Mackay continued: “If you have a long enough investment horizon, defensive stocks are a much more efficient way to gain market exposure than a simple passive index strategy.”

Defense wins championships

OSAM’s defensive stability strategy is based on the idea of ​​gaining “market exposure with significantly less risk,” Mackay said. Historically speaking, staying out of stocks entirely has proven to be a bigger mistake than going all-in at the peak of the market. But portfolio managers still need to prepare for downturns and volatility through effective risk management.

“Defensive stability is one of those strategies where we see that over long periods of time in the market, regardless of whether it’s up or down, the highest quality stocks, the most stable stocks, outperform significantly. pretty consistent over long periods of time. Mackay said. “And they do it very consistently with less risk.”

OSAM assesses whether stocks are of high quality and stable through three measures: a company’s operations, management, and trading volatility.

Mackay said operations are evaluated by the health and stability of a company’s earnings; management is judged by capital allocation decisions and whether they dilute shareholder value by issuing debt or equity; and volatility is judged both by action beta and the standard deviation of its past returns.

3 defensive sectors around which to build your portfolio

Mackay may not be authorized to reveal all the secrets behind the model that crafted OSAM’s defensive stability portfolio, but he did share three sectors that stand out in stability: consumer staples, health careand non-cyclical industrials. Conversely, the portfolio is underweight consumer discretionary and volatile information technology names.

Consumer staples stocks tend to outperform in times of market weakness because demand for essential goods like groceries and household items is not economically sensitive.

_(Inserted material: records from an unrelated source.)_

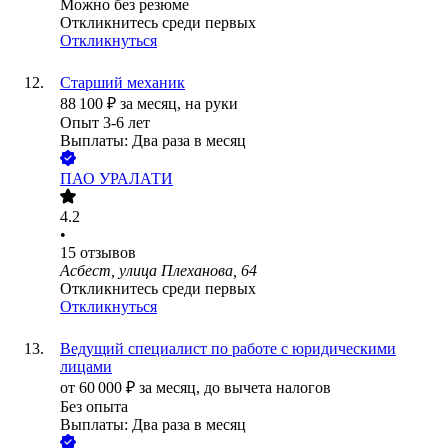
Можно без резюме
Откликнитесь среди первых
Откликнуться
Старший механик
88 100
₽
за месяц,
на руки
Опыт 3-6 лет
Выплаты: Два раза в месяц
ПАО
УРАЛАТИ
4.2
•
15
отзывов
Асбест, улица Плеханова, 64
Откликнитесь среди первых
Откликнуться
Ведущий специалист по работе с юридическими
лицами
от
60 000
₽
за месяц,
до вычета налогов
Без опыта
Выплаты: Два раза в месяц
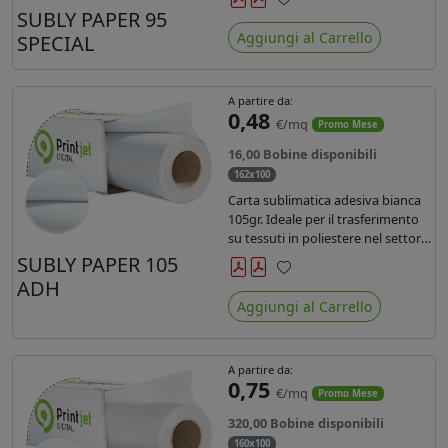
SUBLY PAPER 95
Preferiti
Aggiungi al Carrello
SPECIAL
A partire da:
0,48
€/mq
Promo Mese
16,00 Bobine disponibili
162x100
Carta sublimatica adesiva bianca
105gr. Ideale per il trasferimento
su tessuti in poliestere nel settore
sportwear .
SUBLY PAPER 105
ADH
Preferiti
Aggiungi al Carrello
A partire da:
0,75
€/mq
Promo Mese
320,00 Bobine disponibili
160x100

This makes the group both defensive and less volatile, Mackay said, making it a natural choice in the portfolio.

Exchange-traded funds (ETFs) tied to the consumer staples sector include the Vanguard Consumer Staples ETF (VDC) and the Invesco Dynamic Food & Beverage ETF (pbj).

Similarly, many parts of the

Health sector

they are on the defensive because the demand for goods and services that save and improve lives is not exhausted in an economic downturn. However, Mackay pointed out that not all parts of the health sector fit this mold. He cited biotech stocks as an example of companies that don’t fit what he’s looking for, as losing, often highly speculative ones aren’t seen as defensive or stable.

Some ways to gain exposure to the health care sector include ETFs like the SPDR Healthcare Select Sector Fund (XLV) and the iShares US Medical Devices ETF (IHI).

Although generally considered cyclical, the industrials sector is full of stocks that are not economically sensitive, Mackay said. An excellent example of a defensive industry within the industry is aerospace and defense, the portfolio manager said, adding that those stocks are less volatile than their peers.

Major aerospace and defense ETFs include the SPDR S&P Aerospace & Defense ETF (XAR) and the Invesco Aerospace & Defense ETF (APP).

And while hindsight shows that any portfolio’s returns would have improved by adding exposure to the hot energy sector, Mackay said the once-defensive group would not have been a good fit for OSAM’s defensive stability portfolio.

The wild volatility in oil prices during the first quarter of the year translated into staggering gains of 37.7%; just another industry he finished that three-month stretch on the green. But wild swings in the sector disqualified energy stocks from the defensive stability portfolio in the first quarter. The unknown trajectory of the Russian-Ukrainian war means oil price volatility may not end soon.